Capsis’s musical impetus is gospel – she’d be extraordinary in a revivalist tent – whether it’s her own “I’m On My Way” or Creedence Clearwater Revival’s “Proud Mary”, and she captures both gospel’s agony and ecstasy.
This can bring a fresh perspective to a well-worn song: the Beatles’ “We Can Work It Out” has never quite sounded like this; even Cher’s “Bang Bang” strips away its 1960s novelty origins to emerge psychologically genuine, and genuinely frightening.
And it can be utterly revelatory. In her “Back to Black”, Amy Winehouse stares coldly over the abyss of betrayal and desolation, but Capsis leaps over its edge, shrieking as she vanishes in the darkness.
There are songs, though, where Capsis’s admiration of the original keep her tight to that interpretation. Her reading of the deceptively simple “One for my Baby (and One More for the Road)” is as blue-eyed as Sinatra’s, and her closer, “Get it While You Can” is so true to Janis Joplin’s 1969 original you can close your eyes and see her there.
The jazz standard three-piece, led by pianist and musical director Jeremy Brennan with the cabaret festival band’s Greg Benton (percussion) and Joe Southwell (bass) adapt smoothly to the interesting acoustic of playing an “inside-out” auditorium with style and obvious enjoyment.
Nothing demonstrates Capsis’s fealty to her musical idols, and her ability to expand their legacy, more than her encore, Lou Reed’s perfect “Perfect Day”. No one can, or should, toy with its beauty, but in its incandescent postscript, “You’re going to reap, just what you sow”, Capsis’s barely perceptible soul inflections make we wish, after 50 years of attentively listening to Reed and others, I could hear Aretha Franklin sing it.

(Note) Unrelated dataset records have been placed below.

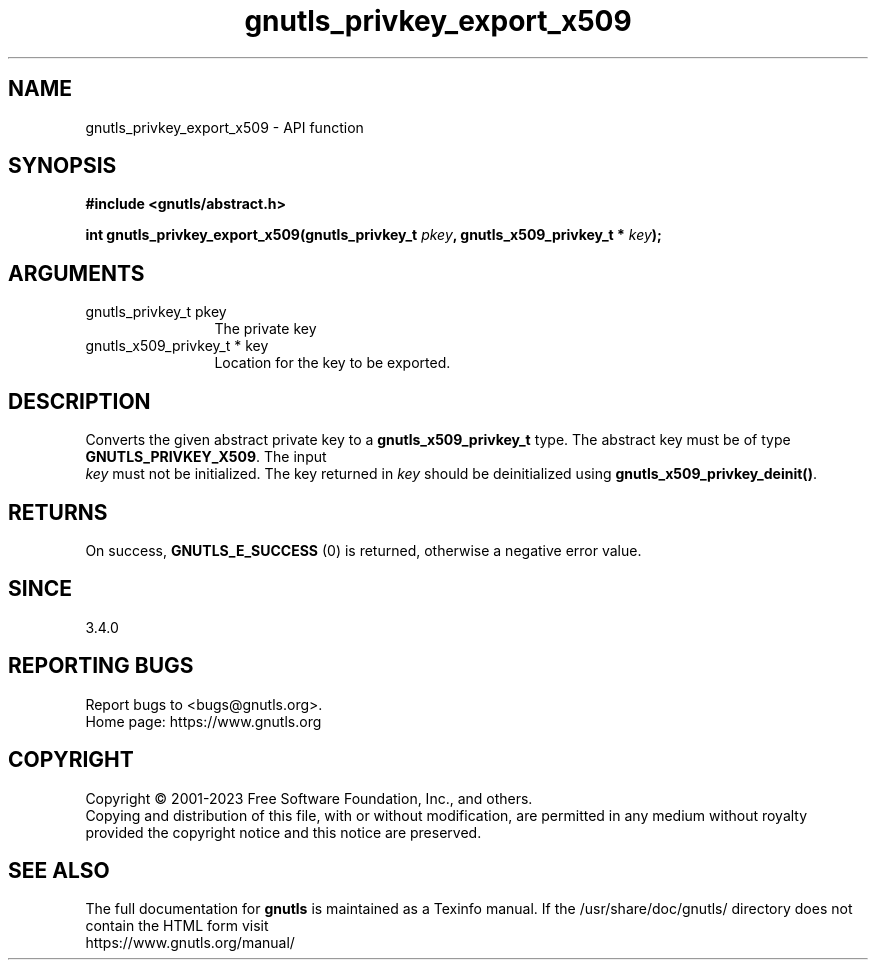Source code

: .\" DO NOT MODIFY THIS FILE!  It was generated by gdoc.
.TH "gnutls_privkey_export_x509" 3 "3.8.7" "gnutls" "gnutls"
.SH NAME
gnutls_privkey_export_x509 \- API function
.SH SYNOPSIS
.B #include <gnutls/abstract.h>
.sp
.BI "int gnutls_privkey_export_x509(gnutls_privkey_t " pkey ", gnutls_x509_privkey_t * " key ");"
.SH ARGUMENTS
.IP "gnutls_privkey_t pkey" 12
The private key
.IP "gnutls_x509_privkey_t * key" 12
Location for the key to be exported.
.SH "DESCRIPTION"
Converts the given abstract private key to a \fBgnutls_x509_privkey_t\fP
type. The abstract key must be of type \fBGNUTLS_PRIVKEY_X509\fP. The input
 \fIkey\fP must not be initialized. The key returned in  \fIkey\fP should be deinitialized
using \fBgnutls_x509_privkey_deinit()\fP.
.SH "RETURNS"
On success, \fBGNUTLS_E_SUCCESS\fP (0) is returned, otherwise a
negative error value.
.SH "SINCE"
3.4.0
.SH "REPORTING BUGS"
Report bugs to <bugs@gnutls.org>.
.br
Home page: https://www.gnutls.org

.SH COPYRIGHT
Copyright \(co 2001-2023 Free Software Foundation, Inc., and others.
.br
Copying and distribution of this file, with or without modification,
are permitted in any medium without royalty provided the copyright
notice and this notice are preserved.
.SH "SEE ALSO"
The full documentation for
.B gnutls
is maintained as a Texinfo manual.
If the /usr/share/doc/gnutls/
directory does not contain the HTML form visit
.B
.IP https://www.gnutls.org/manual/
.PP
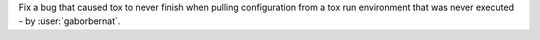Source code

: Fix a bug that caused tox to never finish when pulling configuration from a tox run environment that was never executed
- by :user:`gaborbernat`.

And that’s as high praise as I can give it, or to the marvellous Paul Capsis.
The WA Opera principal mezzo-soprano Brigitte Heuser descended the stairs from the Maj’s grand main hall to its more relaxed cabaret space downstairs to pay tribute to two of her idols, Maria Callas and Marlene Dietrich, for Maria, Marlene and Me, and it has to be said she’s left her comfort zone in doing so.
Heuser has a fine, confident voice, even when she’s tackling Callas arias like Puccini’s “O Mio Babbino Caro”, Bizet’s “Habanera” or the diva’s masterpiece, Puccini’s “Vissi d’arte”, that are sometimes, she confesses, not in her usual range. But the intimate setting for these glorious pieces, accompanied by Joshua Haines, was impressive.
Less so the Marlene Dietrich material; a personal gripe here, but it’s always a shame when you can guess in advance the material you’re about to hear – in this case “Naughty Lola”, “Falling in Love Again”, “See What the Boys in the Back Room Will Have” and, in a Parisian meander, “La Vie en Rose”. Maybe these are the songs the audience expects to hear, but featuring them alone diminishes, rather than expands, the achievement of the legendary artists involved.
The same could be said of Heuser’s narration of Callas and Dietrich’s life and career. I don’t claim to know their stories in any particular depth, but I still learned very little about them from the show that a quick trip to Wikipedia wouldn’t have unearthed.
All of which left Heuser’s performance a little unsettled, and the show, consequently, lacking some sparkle.
Nothing, though, that more experience in the particular art and craft of cabaret, and a more judicious choice of material, wouldn’t remedy.